RECORDS FOR PROCESSING section start

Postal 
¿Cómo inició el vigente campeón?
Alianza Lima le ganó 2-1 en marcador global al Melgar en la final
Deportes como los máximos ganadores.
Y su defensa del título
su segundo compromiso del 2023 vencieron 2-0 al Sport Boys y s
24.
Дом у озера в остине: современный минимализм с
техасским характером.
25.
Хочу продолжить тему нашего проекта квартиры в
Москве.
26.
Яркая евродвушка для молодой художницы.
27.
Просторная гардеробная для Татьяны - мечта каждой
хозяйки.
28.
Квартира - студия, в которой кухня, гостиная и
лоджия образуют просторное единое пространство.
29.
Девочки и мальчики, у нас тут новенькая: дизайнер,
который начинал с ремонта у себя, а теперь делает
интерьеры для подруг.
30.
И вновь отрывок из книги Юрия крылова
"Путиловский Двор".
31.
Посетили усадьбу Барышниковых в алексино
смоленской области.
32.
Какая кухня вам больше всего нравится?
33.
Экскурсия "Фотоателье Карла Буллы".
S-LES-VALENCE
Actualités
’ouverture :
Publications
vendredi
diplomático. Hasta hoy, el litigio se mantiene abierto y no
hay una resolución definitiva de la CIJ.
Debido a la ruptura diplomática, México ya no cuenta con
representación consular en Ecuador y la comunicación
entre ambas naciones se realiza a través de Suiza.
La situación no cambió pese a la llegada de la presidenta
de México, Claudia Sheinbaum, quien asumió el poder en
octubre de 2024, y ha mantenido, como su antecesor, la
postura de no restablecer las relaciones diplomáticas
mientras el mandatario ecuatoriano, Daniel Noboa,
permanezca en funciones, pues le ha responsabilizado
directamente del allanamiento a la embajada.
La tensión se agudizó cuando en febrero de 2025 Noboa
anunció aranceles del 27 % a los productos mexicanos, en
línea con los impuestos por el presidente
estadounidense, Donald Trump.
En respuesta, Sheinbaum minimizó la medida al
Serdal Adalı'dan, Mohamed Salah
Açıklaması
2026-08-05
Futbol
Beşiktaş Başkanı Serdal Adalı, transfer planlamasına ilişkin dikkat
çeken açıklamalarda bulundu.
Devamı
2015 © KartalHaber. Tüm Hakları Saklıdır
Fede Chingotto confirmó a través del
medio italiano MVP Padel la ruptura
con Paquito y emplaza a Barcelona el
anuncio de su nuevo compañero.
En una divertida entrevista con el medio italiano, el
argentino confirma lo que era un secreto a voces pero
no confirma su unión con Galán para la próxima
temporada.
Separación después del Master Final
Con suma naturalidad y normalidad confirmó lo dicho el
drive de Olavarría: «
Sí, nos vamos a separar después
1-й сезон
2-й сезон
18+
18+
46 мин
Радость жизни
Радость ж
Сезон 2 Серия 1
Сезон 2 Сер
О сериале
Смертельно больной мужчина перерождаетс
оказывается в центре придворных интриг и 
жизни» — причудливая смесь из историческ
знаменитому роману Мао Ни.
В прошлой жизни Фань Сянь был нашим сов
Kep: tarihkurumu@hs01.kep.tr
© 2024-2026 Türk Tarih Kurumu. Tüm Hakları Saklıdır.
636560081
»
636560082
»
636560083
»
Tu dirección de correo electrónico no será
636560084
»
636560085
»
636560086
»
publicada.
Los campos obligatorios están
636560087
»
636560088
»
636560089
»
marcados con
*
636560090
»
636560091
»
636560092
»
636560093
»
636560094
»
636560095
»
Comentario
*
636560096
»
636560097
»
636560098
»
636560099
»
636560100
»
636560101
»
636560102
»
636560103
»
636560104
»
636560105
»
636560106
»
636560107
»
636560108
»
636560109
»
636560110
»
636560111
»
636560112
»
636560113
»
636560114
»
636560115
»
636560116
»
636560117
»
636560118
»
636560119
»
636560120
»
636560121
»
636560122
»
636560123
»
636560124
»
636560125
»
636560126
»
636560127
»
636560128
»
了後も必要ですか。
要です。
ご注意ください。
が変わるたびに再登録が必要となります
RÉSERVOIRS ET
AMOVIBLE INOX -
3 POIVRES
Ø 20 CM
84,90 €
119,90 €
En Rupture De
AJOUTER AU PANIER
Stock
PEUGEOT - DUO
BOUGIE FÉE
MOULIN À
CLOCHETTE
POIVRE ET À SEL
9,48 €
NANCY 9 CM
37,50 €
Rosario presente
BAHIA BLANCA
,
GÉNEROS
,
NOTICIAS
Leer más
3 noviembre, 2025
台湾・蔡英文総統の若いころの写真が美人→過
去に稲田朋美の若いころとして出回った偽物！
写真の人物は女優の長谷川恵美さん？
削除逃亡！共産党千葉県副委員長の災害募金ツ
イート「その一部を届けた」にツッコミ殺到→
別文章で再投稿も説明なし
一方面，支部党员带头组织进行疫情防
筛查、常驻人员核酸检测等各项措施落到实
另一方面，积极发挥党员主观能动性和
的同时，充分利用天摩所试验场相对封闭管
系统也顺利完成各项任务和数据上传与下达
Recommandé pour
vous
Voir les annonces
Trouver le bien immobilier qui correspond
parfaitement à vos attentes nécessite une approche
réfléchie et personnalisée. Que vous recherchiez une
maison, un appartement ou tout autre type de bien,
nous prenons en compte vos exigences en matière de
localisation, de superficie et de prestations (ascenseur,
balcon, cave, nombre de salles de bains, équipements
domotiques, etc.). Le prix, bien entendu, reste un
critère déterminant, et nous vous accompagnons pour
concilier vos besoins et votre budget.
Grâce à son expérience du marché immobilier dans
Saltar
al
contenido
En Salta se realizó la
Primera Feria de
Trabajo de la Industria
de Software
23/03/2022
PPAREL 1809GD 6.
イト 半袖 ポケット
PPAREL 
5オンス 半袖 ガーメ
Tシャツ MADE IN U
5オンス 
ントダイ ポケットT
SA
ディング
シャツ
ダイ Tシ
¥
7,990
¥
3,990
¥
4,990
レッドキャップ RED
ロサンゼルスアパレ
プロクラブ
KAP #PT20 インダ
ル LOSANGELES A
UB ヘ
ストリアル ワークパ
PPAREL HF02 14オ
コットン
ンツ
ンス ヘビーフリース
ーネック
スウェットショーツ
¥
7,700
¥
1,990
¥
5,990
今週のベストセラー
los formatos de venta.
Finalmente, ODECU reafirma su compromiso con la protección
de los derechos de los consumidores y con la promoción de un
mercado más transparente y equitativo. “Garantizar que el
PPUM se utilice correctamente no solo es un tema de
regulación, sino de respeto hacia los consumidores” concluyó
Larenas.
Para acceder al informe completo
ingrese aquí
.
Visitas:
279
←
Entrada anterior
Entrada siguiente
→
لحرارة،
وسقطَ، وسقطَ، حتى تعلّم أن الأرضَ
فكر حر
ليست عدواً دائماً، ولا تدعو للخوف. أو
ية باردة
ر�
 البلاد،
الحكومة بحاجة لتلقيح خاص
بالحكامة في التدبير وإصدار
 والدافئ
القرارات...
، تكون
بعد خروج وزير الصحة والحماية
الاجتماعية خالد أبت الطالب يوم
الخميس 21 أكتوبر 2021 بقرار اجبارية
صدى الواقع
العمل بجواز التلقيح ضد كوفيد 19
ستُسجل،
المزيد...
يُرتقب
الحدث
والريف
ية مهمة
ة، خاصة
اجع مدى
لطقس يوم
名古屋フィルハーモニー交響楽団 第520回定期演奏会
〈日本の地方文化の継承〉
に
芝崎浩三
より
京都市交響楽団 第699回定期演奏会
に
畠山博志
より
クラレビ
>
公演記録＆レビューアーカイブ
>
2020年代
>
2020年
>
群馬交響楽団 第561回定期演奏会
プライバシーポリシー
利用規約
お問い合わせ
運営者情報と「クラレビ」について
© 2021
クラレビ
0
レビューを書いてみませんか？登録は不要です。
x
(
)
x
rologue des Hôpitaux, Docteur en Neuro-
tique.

RECORDS FOR PROCESSING section end

▶ **REQUEST**
Here the job is to transcribe the lines from the first line of the data through the line containing "anunció aranceles del", inclusive, exactly and with nothing else.

▶ **WRITTEN ANSWER**
Postal 
¿Cómo inició el vigente campeón?
Alianza Lima le ganó 2-1 en marcador global al Melgar en la final
Deportes como los máximos ganadores.
Y su defensa del título
su segundo compromiso del 2023 vencieron 2-0 al Sport Boys y s
24.
Дом у озера в остине: современный минимализм с
техасским характером.
25.
Хочу продолжить тему нашего проекта квартиры в
Москве.
26.
Яркая евродвушка для молодой художницы.
27.
Просторная гардеробная для Татьяны - мечта каждой
хозяйки.
28.
Квартира - студия, в которой кухня, гостиная и
лоджия образуют просторное единое пространство.
29.
Девочки и мальчики, у нас тут новенькая: дизайнер,
который начинал с ремонта у себя, а теперь делает
интерьеры для подруг.
30.
И вновь отрывок из книги Юрия крылова
"Путиловский Двор".
31.
Посетили усадьбу Барышниковых в алексино
смоленской области.
32.
Какая кухня вам больше всего нравится?
33.
Экскурсия "Фотоателье Карла Буллы".
S-LES-VALENCE
Actualités
’ouverture :
Publications
vendredi
diplomático. Hasta hoy, el litigio se mantiene abierto y no
hay una resolución definitiva de la CIJ.
Debido a la ruptura diplomática, México ya no cuenta con
representación consular en Ecuador y la comunicación
entre ambas naciones se realiza a través de Suiza.
La situación no cambió pese a la llegada de la presidenta
de México, Claudia Sheinbaum, quien asumió el poder en
octubre de 2024, y ha mantenido, como su antecesor, la
postura de no restablecer las relaciones diplomáticas
mientras el mandatario ecuatoriano, Daniel Noboa,
permanezca en funciones, pues le ha responsabilizado
directamente del allanamiento a la embajada.
La tensión se agudizó cuando en febrero de 2025 Noboa
anunció aranceles del 27 % a los productos mexicanos, en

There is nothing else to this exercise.